Let me be clear as a coastal sunrise: the Department of Forestry, Fisheries and the Environment will hold any municipality accountable for coastal discharges if they are found noncompliant with these legislative requirements. My decisions will be anchored in evidence, guided by science and facts, not swayed by conjecture or convenience. 

Different stakeholders are entitled to their own opinions, but they are not entitled to their own facts. We will apply the law without fear, favour or prejudice, ensuring that those who pollute our coasts face the full weight of accountability. We are sharpening our tools, intensifying inspections, harnessing satellite monitoring and forging alliances with provincial authorities to enforce the law with unyielding resolve. 

Penalties will strike like lightning, with fines, operational shutdowns and legal action against officials who fail to steer their duties. This is not about wielding a stick for its own sake; it is about shielding our shared heritage for generations yet to come. Municipalities that sidestep the rules cast a shadow over national efforts to achieve sustainable development goals, and betray the trust of their communities.

Lifelines

Yet, accountability must sail alongside support. Many municipalities grapple with rusted anchors like ageing infrastructure, strained budgets and capacity gaps. The department stands ready to throw lifelines through technical guidance, funding applications for green infrastructure and collaborative frameworks under the Operation Phakisa initiative. 

But the helm remains with local governments to chart a course for compliance. Municipalities must ensure they adhere to environmental legislation and take every reasonable actionable step to do so, from conducting regular audits and investing in treatment plants to rallying communities in pollution prevention programmes. 

Proactive measures, such as embracing nature-based solutions like wetlands for filtration, can transform potential storms into harbours of innovation and job creation.

We owe it to residents to keep our coastline clean, vibrant and to secure the future of our ecosystems. As we navigate the turbulent waters of the climate crisis, with rising sea levels and fiercer storms fanning the flames of pollution risks, there is no room for drifting. 

South Africans deserve clean coasts, thriving oceans and governance as steady as a lighthouse. The Department of Forestry, Fisheries and the Environment stands firm as a guardian of our environment, and I call on every municipality to join us in this vital voyage. 

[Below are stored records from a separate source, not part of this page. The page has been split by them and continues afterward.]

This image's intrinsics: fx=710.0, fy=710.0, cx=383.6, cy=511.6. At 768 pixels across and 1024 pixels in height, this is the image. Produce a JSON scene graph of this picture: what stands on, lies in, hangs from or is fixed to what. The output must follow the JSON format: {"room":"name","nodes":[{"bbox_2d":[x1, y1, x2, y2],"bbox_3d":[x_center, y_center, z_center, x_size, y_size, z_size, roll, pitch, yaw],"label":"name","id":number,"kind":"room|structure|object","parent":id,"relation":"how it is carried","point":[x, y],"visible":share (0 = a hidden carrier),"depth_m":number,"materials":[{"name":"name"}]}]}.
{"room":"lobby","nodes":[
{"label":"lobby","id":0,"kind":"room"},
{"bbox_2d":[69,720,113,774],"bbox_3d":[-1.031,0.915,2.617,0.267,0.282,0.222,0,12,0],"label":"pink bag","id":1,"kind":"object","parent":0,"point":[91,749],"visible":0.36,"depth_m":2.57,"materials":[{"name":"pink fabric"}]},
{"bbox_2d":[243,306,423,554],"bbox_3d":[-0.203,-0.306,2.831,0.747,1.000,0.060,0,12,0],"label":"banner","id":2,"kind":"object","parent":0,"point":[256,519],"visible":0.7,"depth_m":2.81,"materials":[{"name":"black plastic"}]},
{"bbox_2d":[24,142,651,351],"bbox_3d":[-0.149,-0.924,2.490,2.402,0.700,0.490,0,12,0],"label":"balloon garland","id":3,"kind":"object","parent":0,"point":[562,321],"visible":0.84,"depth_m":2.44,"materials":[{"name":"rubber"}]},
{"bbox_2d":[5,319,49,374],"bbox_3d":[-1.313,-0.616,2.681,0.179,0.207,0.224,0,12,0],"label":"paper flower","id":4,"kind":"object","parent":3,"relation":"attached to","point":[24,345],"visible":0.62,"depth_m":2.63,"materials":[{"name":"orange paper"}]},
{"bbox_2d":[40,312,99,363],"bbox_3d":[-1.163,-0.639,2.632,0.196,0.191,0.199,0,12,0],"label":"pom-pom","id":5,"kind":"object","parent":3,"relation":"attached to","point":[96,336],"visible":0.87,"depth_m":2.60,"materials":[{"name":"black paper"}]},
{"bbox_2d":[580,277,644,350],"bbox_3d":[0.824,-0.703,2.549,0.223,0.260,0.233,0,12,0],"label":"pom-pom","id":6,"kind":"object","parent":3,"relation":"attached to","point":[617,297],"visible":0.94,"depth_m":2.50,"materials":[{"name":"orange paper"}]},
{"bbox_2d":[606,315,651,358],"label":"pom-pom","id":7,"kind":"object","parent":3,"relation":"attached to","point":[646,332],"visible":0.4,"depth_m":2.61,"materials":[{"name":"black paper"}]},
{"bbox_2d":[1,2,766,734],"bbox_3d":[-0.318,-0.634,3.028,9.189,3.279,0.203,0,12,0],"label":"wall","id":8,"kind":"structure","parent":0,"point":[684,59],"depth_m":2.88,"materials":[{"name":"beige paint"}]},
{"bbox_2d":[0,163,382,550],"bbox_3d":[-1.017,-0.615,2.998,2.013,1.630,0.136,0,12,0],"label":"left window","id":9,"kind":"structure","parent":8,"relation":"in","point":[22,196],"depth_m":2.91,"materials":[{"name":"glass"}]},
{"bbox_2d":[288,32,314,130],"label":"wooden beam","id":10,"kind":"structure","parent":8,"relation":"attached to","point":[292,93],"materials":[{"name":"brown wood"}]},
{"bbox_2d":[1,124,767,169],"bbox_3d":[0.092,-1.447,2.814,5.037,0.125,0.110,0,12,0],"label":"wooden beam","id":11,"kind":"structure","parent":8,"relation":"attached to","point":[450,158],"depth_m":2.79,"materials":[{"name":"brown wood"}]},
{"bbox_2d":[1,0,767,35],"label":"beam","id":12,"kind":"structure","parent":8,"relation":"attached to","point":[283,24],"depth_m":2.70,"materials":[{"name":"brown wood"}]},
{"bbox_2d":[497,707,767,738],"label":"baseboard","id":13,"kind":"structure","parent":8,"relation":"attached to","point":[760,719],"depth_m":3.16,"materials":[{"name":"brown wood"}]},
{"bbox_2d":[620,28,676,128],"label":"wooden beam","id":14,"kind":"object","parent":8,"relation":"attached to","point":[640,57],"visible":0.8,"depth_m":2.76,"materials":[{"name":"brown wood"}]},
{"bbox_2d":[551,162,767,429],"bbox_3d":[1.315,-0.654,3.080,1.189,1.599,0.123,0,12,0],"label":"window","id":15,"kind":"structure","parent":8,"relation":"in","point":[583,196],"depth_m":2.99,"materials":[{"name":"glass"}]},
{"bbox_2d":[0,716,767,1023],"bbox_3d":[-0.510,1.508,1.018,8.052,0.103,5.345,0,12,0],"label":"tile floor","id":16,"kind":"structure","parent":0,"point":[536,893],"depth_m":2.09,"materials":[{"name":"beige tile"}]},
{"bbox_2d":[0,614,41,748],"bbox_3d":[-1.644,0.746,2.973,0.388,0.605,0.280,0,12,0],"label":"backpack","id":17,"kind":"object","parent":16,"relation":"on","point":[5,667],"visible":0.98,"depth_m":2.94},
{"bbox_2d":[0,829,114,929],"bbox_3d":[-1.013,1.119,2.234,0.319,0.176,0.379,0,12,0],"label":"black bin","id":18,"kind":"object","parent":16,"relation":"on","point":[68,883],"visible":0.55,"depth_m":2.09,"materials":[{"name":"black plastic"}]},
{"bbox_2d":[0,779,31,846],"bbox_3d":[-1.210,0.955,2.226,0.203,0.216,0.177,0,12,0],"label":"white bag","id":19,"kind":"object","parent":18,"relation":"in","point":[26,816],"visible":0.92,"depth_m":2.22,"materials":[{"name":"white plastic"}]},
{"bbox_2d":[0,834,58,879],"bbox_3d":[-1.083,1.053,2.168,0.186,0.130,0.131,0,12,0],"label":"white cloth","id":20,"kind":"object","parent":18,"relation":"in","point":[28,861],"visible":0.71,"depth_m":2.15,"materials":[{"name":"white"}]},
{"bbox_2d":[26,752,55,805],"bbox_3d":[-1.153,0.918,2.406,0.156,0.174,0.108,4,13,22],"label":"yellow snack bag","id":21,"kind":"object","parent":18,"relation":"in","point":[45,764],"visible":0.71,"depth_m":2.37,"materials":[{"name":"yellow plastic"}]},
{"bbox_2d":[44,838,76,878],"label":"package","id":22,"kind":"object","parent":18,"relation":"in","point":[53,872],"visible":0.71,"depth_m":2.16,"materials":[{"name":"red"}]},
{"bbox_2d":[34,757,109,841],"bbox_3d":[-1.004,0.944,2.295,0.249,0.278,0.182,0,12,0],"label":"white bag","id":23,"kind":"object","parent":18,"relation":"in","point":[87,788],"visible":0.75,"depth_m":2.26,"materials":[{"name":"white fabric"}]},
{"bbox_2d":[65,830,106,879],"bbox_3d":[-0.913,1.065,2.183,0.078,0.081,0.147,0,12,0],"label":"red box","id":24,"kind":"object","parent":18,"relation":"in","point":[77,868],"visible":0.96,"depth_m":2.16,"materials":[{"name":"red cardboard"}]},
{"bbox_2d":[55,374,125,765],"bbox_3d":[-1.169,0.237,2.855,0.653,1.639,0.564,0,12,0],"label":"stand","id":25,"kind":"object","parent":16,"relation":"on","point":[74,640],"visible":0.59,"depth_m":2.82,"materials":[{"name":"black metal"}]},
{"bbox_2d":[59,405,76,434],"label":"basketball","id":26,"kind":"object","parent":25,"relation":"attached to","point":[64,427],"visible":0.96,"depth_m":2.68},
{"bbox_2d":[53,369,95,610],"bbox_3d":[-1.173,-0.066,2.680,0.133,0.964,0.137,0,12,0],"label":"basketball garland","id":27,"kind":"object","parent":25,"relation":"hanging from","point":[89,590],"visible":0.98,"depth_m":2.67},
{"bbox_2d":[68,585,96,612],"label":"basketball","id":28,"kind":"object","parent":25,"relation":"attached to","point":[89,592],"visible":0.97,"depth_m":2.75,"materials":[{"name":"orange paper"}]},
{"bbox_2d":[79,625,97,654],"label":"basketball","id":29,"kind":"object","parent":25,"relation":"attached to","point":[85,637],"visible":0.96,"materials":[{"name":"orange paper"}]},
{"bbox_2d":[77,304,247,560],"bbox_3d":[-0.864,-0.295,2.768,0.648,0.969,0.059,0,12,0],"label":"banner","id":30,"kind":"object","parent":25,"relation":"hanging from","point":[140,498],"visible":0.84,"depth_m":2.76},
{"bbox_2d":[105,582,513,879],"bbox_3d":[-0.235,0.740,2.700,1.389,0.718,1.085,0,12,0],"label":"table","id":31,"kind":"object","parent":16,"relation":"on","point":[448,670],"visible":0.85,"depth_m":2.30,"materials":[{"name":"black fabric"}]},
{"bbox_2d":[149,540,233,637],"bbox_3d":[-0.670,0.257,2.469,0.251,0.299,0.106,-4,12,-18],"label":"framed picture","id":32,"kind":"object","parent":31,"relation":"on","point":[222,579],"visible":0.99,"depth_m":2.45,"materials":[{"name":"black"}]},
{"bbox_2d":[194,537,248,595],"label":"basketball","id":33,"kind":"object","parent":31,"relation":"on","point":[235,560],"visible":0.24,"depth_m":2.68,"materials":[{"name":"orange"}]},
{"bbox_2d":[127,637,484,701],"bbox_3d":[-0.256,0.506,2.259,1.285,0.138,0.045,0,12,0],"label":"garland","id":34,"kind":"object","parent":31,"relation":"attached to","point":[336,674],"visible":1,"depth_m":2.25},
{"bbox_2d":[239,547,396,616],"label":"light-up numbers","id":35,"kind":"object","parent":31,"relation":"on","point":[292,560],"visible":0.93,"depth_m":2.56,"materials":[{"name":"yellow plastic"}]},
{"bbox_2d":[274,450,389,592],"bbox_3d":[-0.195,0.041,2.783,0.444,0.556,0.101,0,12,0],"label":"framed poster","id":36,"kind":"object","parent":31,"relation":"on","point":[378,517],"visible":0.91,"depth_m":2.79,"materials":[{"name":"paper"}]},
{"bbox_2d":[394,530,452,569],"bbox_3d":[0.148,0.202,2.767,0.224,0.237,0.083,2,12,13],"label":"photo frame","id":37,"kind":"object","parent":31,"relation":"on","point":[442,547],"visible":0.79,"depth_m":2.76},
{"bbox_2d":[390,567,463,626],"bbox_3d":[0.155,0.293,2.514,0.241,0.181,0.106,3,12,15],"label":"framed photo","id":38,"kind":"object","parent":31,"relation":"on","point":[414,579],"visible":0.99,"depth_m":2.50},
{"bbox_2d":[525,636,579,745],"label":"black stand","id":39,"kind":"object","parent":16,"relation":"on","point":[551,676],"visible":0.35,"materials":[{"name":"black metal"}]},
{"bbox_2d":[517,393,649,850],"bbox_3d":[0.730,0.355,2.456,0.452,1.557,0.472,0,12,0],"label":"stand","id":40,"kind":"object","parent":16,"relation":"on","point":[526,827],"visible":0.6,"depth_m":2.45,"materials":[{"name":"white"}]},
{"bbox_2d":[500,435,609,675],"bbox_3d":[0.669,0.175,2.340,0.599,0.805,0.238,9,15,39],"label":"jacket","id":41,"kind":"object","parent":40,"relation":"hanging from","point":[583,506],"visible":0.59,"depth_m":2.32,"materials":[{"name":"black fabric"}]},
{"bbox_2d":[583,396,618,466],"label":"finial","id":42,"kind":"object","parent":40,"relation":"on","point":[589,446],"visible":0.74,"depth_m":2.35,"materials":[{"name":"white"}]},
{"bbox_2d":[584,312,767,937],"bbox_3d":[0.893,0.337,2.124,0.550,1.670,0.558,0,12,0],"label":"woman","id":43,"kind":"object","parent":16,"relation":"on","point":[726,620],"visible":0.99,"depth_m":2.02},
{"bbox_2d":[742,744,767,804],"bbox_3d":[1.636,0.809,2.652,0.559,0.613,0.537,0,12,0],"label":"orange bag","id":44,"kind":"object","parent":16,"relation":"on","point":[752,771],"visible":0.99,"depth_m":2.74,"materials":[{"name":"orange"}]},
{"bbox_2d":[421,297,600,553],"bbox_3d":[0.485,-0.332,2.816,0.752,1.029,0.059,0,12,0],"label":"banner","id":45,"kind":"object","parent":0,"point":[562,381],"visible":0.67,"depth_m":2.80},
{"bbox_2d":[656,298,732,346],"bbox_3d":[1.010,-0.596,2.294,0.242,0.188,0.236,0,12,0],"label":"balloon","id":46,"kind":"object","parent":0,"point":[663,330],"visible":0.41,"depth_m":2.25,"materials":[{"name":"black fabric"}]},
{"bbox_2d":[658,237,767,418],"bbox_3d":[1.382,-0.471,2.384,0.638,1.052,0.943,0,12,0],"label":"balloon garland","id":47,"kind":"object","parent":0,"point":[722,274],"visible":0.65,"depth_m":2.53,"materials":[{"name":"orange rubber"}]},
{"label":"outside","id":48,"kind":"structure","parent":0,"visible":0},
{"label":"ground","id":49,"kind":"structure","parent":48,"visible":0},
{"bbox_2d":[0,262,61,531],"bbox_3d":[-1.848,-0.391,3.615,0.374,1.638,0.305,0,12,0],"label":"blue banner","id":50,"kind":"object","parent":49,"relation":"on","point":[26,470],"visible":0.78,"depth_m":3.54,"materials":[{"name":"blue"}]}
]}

Together, we can ensure that our beaches remain beacons of pride, not scarred battlegrounds. The era of excuses has run aground; the age of enforcement has set sail. DM

Comments (1)

Theo Butler Oct 3, 2025, 03:07 PM

Well spoken but who pays the fine? The fine is paid by the resident taxpayers. No mention of the daily environmental contraventions impacting on our rivers and dams and thus our supposedly clean drinking water. One never hears or reads that official XYZ has been held personally accountable.

Gavrel A Oct 5, 2025, 12:07 PM

One can always find a negative issue even when an article gives hope that there is awareness on environemental mis- or non- management. Thank you Dion George.